W 24: Innovation in Regulatory Science: Development and Validation of an Instrument for Assessing the Quality of Decision Making
Poster Presenter
Stuart Russel Walker
Professor and Consultant
Centre for Innovation In Regulatory Science (CIRS) United Kingdom
Objectives
The objective of this study was to develop a standardized and validated tool (Quality of Decision-Making Orientation Scheme – QoDoS) for assessing the quality of decision-making (QDM) in medicines development and regulatory review using both qualitative and quantitative techniques.
Method
QoDoS items were generated from Interviews with 29 key opinion leaders and content validity was established using an expert panel (Donelan et al. 2015). Psychometric evaluations (i.e. factor analysis, reliability and construct validation) were performed.
Co-authors: Bujar M., Donelan R., Walker S.
Results
The thematic analysis of the interviews yielded a 94-item initial version of the QoDoS with a 5-point Likert scale response option. The instrument was tested for content validity using a panel of experts to rate language clarity, completeness, relevance and scaling of each item on a 4-point scale (Strongly agree to strongly disagree). The agreement among the panel members was high with an intra-class correlation coefficient value of 0.89 (95% confidence interval = .056, 0.99). A 76- item QoDoS (version 2) resulted from content validation.
Factor analysis produced a 47-item measure with four domains grouped into two parts (Part I = Organisational – Decision-Making Approach, Decision-Making Culture; Part II = Individual – Decision-Making Competence, Decision-Making Style). The 47-item QoDoS (version 3) showed high internal consistency (n = 120, Cronbach’s alpha = 0.89), high reproducibility (n = 20, intra-class correlation = 0.77) and a mean completion time of 10 minutes. This suggests that the QoDoS is a practical instrument possessing strong psychometric properties of validity and reliability.
A secondary outcome of this study has been the important insights into the decision-making of 76 individuals from pharmaceutical companies (50%) and regulatory agencies (50%) who participated in a study testing the responsiveness of the QoDoS. The results showed that whilst it was recognized that the science of decision-making is important, training in this area was rarely provided. In addition all responders from agencies and 92% from companies felt that, with targeted training, they could make better decisions. The QoDoS was able to differentiate between the issues important to pharmaceutical companies and regulatory authorities.
Conclusion
Although the impact of decision-making during the development and regulatory review of medicines greatly influences delivery of new products, there appears to be no suitable instrument that can be used to assess QDM. This study has described the development and initial psychometric properties of a new tool that aims to address this unmet need using a standardised methodology.

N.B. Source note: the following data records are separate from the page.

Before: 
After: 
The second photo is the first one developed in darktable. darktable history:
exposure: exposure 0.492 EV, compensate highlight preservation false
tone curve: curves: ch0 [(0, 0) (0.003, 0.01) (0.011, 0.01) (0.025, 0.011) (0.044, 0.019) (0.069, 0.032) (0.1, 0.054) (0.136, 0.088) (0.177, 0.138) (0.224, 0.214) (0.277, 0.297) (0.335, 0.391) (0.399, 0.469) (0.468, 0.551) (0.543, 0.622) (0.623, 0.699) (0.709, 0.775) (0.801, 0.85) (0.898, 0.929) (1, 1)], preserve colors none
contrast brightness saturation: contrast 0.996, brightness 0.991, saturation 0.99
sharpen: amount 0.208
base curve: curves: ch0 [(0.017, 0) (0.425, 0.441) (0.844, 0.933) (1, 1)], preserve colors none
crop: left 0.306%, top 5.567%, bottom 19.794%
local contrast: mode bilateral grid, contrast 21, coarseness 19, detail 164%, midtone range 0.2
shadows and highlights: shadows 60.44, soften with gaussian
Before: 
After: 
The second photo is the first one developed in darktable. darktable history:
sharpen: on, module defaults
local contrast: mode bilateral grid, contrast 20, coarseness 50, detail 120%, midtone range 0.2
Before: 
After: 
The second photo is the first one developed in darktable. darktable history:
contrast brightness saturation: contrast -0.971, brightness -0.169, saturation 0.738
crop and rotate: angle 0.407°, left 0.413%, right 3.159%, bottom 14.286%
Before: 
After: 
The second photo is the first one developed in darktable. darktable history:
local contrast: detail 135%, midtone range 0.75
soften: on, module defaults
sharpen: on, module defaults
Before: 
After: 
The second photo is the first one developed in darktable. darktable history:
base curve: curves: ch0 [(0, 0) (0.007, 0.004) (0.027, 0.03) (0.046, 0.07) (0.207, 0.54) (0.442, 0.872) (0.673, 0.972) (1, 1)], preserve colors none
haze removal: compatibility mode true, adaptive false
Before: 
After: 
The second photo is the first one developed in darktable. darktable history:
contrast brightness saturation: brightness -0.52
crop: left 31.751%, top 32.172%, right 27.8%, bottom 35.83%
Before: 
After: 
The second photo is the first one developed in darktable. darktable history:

Factor analysis was followed by construct validation, examining convergence (evidence that different measurement methods of a closely related constructs correlate) and discriminant/divergent validity (ability to differentiate the construct from other distantly related constructs) of the QoDoS. The results showed that the instrument possesses strong measurement properties of reliability and validity which should provide confidence for its use in the scenarios outlined above.
The findings of this study also provide insights regarding the decision-making approach of organisations compared with those of individuals. The QoDoS can also identify similarities and differences between regulatory agencies and companies’ practices as well as areas for improvement for both stakeholders. This profiling, which is performed as a point-in-time assessment, should allow monitoring of the changes in decision-making over time, including following specific initiatives.
The QoDoS can therefore be used to increase awareness of the biases and influences that need to be considered when making decisions, as well as the best practices that should be incorporated into a decision-making framework such as: having a systematic, structured approach to aid decision-making); assigning values and relative importance to decision criteria; evaluating internal and external influences/biases; considering uncertainty; performing impact analysis; and ensuring transparency. Such practices underpin the FDA’s recent initiative to establish “the science of therapeutic regulatory decision-making” (Edlavitch and Salmon, 2015).